Светлый фон

Ханна Перссон привалилась спиной к стене, подтянула колени к подбородку, обхватила ноги руками.

– В школе это называлось демократической неделей, и нам требовалось выслушать гостью и извлечь урок, но, когда патриоты принялись задавать вопросы, директор прервал дискуссию и выставил их на улицу. Разве это демократия?

Нацистка стала раскачиваться вперед и назад на матрасе.

– И знаешь, потом в «Катринехольмс-Курирен» написали, что патриоты устроили скандал на демократической неделе, а ведь это не соответствовало истине! Газета солгала! Я присутствовала там, ни о чем подобном и речи не было, патриоты просто попытались развить дискуссию, но не смогли!

Ее глаза расширились, наполнились искренним возмущением.

– Патриоты… пришли в школу?

– Это была открытая встреча в актовом зале, присутствовала масса других людей.

Анника вернула глубоко философскую книгу на полку, прочитала другие названия: «Рагнарек», «Штурм 33», «Наша родина и ее защита».

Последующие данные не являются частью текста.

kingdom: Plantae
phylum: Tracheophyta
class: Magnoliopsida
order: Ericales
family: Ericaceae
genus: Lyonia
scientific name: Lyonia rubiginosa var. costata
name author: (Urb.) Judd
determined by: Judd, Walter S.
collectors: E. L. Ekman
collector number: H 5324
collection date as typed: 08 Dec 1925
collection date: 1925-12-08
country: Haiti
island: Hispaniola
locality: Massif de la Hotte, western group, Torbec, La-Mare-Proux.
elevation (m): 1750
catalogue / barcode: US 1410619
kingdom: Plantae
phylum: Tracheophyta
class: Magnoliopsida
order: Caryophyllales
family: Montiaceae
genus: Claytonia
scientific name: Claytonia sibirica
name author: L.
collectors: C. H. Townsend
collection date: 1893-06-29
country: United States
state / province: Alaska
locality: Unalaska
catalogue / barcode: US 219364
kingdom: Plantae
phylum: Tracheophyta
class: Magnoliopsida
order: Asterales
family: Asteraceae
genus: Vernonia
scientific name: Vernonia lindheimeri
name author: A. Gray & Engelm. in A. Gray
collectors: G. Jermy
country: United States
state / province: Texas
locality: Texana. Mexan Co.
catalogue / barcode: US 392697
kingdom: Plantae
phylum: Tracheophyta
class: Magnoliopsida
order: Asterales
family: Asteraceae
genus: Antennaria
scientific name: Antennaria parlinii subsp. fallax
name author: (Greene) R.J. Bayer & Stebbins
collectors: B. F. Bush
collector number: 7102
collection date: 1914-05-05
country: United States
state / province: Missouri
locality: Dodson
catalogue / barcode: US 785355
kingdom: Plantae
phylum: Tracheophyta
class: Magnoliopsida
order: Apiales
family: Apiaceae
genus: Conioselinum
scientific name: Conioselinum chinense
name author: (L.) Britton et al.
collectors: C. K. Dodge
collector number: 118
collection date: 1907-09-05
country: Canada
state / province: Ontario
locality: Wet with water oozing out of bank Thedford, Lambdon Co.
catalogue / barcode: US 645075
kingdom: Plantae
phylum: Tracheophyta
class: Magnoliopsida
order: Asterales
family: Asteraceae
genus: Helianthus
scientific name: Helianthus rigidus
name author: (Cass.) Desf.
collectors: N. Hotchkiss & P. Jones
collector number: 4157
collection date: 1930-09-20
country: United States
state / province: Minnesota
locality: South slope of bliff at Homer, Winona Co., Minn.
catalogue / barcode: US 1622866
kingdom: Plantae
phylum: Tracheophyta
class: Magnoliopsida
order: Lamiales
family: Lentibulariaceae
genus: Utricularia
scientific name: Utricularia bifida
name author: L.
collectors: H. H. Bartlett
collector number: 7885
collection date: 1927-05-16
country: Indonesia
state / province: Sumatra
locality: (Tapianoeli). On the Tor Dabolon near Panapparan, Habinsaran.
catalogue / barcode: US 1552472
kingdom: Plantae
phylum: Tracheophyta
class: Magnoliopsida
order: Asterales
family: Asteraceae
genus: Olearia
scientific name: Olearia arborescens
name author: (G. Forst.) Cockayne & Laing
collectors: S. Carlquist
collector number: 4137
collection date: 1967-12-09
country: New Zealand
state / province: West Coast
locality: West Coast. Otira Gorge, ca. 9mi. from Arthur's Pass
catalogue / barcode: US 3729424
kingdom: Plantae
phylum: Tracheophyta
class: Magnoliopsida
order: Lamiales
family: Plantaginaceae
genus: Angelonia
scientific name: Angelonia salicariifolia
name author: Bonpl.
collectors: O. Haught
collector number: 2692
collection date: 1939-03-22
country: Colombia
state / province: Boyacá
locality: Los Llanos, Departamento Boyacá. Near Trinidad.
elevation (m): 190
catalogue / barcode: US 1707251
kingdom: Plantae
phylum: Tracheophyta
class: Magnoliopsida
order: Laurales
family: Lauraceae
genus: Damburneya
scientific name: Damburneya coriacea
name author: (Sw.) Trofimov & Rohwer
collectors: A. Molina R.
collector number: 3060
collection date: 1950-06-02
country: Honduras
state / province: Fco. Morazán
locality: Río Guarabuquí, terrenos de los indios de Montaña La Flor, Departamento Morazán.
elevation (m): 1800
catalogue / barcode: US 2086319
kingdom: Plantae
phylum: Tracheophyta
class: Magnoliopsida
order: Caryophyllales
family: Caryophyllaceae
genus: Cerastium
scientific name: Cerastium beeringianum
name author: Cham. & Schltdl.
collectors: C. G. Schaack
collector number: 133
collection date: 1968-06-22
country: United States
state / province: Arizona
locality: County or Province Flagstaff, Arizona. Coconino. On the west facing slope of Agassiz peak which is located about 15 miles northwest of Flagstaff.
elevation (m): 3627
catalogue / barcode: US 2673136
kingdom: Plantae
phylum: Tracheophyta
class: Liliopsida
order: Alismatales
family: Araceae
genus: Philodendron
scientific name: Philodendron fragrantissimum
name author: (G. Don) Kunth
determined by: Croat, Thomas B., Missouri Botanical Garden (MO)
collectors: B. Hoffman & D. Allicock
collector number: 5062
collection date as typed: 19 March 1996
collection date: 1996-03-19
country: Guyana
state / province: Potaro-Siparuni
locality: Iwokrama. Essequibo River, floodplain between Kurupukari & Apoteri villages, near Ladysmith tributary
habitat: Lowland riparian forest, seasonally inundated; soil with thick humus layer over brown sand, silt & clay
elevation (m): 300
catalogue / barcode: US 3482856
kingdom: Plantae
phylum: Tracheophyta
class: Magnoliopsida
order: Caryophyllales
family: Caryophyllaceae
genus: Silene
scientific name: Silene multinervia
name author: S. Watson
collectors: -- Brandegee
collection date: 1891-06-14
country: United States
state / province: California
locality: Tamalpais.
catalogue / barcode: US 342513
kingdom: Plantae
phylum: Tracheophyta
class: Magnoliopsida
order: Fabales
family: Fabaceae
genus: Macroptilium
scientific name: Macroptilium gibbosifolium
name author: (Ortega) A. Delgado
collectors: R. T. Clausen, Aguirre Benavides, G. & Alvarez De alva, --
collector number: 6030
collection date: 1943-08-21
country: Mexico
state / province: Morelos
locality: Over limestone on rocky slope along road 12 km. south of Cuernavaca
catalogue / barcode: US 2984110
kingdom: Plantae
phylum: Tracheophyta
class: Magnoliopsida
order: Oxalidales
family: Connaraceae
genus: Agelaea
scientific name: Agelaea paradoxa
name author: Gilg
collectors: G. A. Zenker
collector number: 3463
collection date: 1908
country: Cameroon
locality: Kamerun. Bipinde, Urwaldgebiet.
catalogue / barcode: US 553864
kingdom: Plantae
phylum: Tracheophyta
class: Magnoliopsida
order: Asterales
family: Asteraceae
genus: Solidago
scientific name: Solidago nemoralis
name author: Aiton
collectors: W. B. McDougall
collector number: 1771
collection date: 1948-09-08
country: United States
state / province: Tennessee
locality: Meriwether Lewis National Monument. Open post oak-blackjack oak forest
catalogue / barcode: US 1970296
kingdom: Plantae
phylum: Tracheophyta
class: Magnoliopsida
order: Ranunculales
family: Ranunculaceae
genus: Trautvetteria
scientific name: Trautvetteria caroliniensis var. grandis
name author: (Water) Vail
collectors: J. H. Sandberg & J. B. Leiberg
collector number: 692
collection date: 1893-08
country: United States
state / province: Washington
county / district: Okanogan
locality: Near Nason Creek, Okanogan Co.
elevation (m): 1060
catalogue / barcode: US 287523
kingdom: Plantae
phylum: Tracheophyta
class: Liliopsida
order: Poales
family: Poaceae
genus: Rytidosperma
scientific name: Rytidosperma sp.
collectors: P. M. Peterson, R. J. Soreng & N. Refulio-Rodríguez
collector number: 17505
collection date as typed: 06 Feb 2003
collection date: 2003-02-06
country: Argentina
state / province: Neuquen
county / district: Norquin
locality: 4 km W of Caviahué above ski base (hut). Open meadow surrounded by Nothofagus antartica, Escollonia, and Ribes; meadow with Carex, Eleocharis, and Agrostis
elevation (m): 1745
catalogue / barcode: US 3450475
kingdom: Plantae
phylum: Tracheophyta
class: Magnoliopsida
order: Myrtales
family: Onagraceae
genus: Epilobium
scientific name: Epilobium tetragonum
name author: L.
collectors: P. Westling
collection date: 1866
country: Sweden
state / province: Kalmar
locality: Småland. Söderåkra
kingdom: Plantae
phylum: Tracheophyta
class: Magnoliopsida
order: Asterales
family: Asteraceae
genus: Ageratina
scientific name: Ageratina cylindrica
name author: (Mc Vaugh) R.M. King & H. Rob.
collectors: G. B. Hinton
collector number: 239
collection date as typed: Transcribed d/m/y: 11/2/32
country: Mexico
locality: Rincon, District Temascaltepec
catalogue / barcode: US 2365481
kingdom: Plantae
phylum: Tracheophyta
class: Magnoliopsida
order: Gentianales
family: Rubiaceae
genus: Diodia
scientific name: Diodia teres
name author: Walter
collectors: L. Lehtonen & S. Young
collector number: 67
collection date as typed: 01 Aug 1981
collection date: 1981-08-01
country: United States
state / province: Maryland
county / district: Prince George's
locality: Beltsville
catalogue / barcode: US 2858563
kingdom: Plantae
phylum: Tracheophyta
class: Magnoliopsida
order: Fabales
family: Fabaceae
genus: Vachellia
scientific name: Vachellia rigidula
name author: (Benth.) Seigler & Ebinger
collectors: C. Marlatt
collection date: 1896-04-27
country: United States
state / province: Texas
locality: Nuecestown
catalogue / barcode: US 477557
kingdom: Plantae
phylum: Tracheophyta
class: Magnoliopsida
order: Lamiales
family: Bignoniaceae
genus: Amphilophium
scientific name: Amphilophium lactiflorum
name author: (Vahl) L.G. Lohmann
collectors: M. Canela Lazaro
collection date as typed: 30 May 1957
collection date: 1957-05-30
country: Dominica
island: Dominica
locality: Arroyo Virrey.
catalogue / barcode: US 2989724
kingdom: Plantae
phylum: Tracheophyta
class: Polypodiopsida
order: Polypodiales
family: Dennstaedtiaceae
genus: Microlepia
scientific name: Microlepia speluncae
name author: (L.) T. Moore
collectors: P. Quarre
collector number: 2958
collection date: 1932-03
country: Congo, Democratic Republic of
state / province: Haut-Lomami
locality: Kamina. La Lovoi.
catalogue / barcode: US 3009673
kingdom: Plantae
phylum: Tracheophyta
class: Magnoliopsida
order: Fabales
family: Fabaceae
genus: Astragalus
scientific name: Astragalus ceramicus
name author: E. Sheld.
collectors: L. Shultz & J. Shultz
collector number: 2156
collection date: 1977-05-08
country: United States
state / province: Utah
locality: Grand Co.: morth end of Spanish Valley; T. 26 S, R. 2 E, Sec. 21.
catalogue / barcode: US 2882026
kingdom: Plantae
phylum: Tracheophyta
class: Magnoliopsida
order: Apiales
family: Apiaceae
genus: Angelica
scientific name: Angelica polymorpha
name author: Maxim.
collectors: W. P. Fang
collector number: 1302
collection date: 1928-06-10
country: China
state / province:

– Ты много читаешь? – спросила она.

– Достаточно. И больше бы читала, да вот только они такие дорогие…

Ханна Перссон усмехнулась сконфуженно.

– Ты задала мне вопрос на парковке, – произнесла Анника с легкой дрожью в руках, но без толики сомнения: она уже приняла решение.

Огоньки любопытства вспыхнули в глазах нацистки.

– Я помню, – кивнула она.

– Я забила насмерть моего парня, – сказала Анника. – Железной трубой. Он потерял равновесие и свалился в доменную печь.

Взгляд Ханны Перссон изменился.

– Почему ты это сделала? – спросила она столь же чистым детским голосом, как и перед ограждением в Икстахольме.

– Потому что иначе он убил бы меня, – ответила Анника. – Выбора не было – или он, или я. – Она перевела дыхание. – А перед этим он убил моего кота.

Нацистка моргнула, свастика на ее щеке дернулась.

– Какая свинья, – сказала она. – Он убил твоего кота?